Problem
Copy out every line below that contains the word "wooden". Treat uppercase and lowercase as different.

______________________________

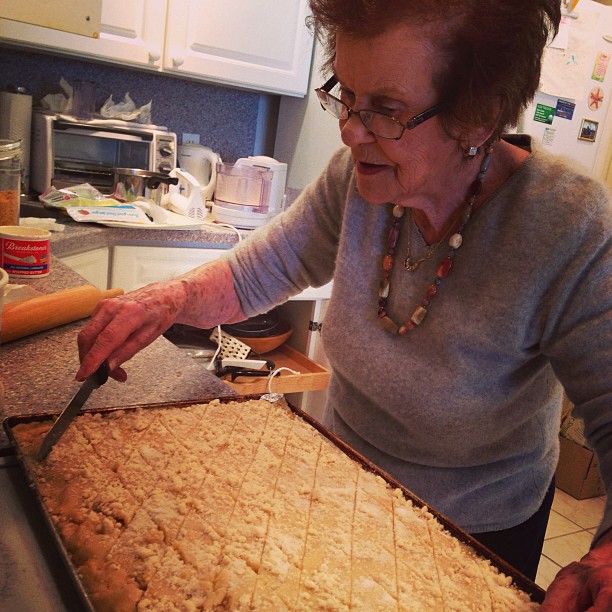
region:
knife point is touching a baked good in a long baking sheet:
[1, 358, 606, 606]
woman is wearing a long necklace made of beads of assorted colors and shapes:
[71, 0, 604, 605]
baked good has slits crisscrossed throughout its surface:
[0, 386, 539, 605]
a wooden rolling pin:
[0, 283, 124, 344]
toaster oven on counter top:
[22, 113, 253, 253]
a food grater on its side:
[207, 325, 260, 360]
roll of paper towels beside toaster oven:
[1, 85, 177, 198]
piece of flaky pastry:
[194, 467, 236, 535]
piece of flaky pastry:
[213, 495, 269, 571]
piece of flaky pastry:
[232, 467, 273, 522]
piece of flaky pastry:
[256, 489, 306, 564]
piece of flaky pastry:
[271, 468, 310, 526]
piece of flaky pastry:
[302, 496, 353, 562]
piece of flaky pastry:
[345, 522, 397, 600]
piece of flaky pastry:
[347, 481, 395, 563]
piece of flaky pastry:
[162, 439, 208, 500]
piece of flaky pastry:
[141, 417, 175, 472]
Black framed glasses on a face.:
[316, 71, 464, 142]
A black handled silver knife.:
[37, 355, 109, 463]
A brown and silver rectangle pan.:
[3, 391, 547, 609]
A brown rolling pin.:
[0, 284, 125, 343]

______________________________

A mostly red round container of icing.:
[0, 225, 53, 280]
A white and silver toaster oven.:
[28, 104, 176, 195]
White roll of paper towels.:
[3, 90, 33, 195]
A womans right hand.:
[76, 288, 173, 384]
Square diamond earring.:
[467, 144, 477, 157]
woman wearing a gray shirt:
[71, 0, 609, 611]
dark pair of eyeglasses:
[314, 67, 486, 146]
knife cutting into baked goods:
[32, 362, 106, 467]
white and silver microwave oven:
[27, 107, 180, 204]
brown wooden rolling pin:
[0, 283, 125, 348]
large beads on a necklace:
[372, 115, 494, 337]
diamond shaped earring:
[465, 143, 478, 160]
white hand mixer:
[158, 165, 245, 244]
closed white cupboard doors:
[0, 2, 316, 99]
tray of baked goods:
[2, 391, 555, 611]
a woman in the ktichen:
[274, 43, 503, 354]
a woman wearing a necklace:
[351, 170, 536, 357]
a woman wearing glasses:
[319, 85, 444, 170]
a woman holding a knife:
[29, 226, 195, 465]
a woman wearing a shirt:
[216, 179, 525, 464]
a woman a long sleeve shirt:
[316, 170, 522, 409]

______________________________

Answer below
a wooden rolling pin:
brown wooden rolling pin:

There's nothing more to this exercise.